Ida, a Polish film by Pawel Pawlikowski, received the top honor for a film “Not in English” at the BAFTA British film awards this week at Covent Garden’s Royal Opera House. The film tells the story of Anna, an orphaned young woman who has been raised in a Catholic convent and aspires to be a nun.
Prior to becoming a nun, she is told by her Mother Superior that she should leave the convent and visit her only living relative, Wanda, an aunt who is a tough, promiscuous Stalinist judge in 1960’s Communist Poland. Known as Red Wanda for her tough prosecutions of anti-Socialists, she has recently been demoted to just a magistrate. When Anna meets her hard-living Aunt Wanda, she learns that she was born Jewish, that her name was Ida Lebenstein, her parents were killed during the war, and she was hidden in a convent. Anna is played by Agata Trzebuchowska. Wanda is played by Agata Kulesza, one of Poland’s greatest, most recognizable current actresses.
Anna and Wanda – the bible reading saint and the has-been slut – embark on a trip towards Lublin to find the home where Anna was born and to find out what happened to her parents. Anna is coaxed to try on some secularism, but not her Jewishness on the trip; and perhaps that is a commentary on the church’s teaching or Anna’s focused mindset.
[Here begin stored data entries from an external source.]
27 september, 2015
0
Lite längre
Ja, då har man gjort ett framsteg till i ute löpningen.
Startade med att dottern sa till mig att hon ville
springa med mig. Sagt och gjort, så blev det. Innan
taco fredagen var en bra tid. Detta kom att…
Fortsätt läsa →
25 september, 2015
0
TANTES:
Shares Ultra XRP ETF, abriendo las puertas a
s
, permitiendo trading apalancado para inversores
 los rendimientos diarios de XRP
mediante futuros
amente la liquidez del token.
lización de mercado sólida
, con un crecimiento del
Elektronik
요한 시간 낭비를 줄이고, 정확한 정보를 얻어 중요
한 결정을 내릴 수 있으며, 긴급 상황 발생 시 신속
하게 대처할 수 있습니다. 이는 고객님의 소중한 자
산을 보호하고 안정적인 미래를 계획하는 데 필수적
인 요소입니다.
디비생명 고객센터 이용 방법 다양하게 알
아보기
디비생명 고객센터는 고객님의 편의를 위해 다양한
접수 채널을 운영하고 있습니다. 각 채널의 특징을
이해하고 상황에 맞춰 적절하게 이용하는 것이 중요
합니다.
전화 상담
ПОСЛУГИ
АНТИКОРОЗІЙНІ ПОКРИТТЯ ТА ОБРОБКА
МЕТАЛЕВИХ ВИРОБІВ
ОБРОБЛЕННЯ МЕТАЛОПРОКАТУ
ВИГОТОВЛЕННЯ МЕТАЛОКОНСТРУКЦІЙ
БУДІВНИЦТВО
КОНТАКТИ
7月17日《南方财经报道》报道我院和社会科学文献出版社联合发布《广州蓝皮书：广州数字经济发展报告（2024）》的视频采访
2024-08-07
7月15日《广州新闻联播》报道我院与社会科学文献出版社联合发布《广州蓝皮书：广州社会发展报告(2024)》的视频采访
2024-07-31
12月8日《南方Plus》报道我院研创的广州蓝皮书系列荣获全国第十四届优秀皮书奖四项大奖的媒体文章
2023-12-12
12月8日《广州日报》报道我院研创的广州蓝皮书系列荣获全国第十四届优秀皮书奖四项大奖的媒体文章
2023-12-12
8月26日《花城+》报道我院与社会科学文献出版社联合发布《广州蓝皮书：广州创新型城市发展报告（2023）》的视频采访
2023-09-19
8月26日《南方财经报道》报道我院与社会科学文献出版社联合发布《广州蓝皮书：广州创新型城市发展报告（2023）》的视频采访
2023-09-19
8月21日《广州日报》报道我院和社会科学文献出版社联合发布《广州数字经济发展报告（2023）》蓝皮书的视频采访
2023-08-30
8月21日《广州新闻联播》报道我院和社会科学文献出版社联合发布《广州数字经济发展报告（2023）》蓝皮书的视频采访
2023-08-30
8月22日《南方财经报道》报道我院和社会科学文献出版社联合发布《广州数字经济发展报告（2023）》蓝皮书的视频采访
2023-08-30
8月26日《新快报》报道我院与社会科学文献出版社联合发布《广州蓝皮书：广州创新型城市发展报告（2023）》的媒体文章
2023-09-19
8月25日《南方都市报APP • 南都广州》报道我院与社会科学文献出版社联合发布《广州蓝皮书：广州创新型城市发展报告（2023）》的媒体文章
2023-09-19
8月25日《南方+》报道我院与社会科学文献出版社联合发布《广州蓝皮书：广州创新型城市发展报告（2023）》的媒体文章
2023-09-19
Fortunately, they find the peasant family that hid Anna’s parents and they agree to tell Anna the truth as long as they don’t try to take back her family’s house in which they now live. Wanda serves as an excellent interrogator to get at the truth. Anna/Ida learns that her family’s saviors were also their murderers. They also killed Anna’s young circumcised brother, but placed her in a convent since she could pass as Christian.
This film has won over 70 awards at international festivals and sold over half a million tickets in France and 200,000 in both Spain and Italy. The Museum of Cinematography in Lódz has staged an exhibition documenting the production process of the film, which forces, even in 2015, Poles to face their own – or their dual – involvement in the atrocities if WWII.
It is nominated for an Oscar in the Best Foreign Film category.
The Vemeer-like black and white film has been lauded for avoiding cliches and using the monochromatic palette exceedingly well and not as an artsy gimmick. The characters appear in the bottom third of the screen; I suppose this is to reinforce the sense that Polish society is weighed down by its high ceiling history.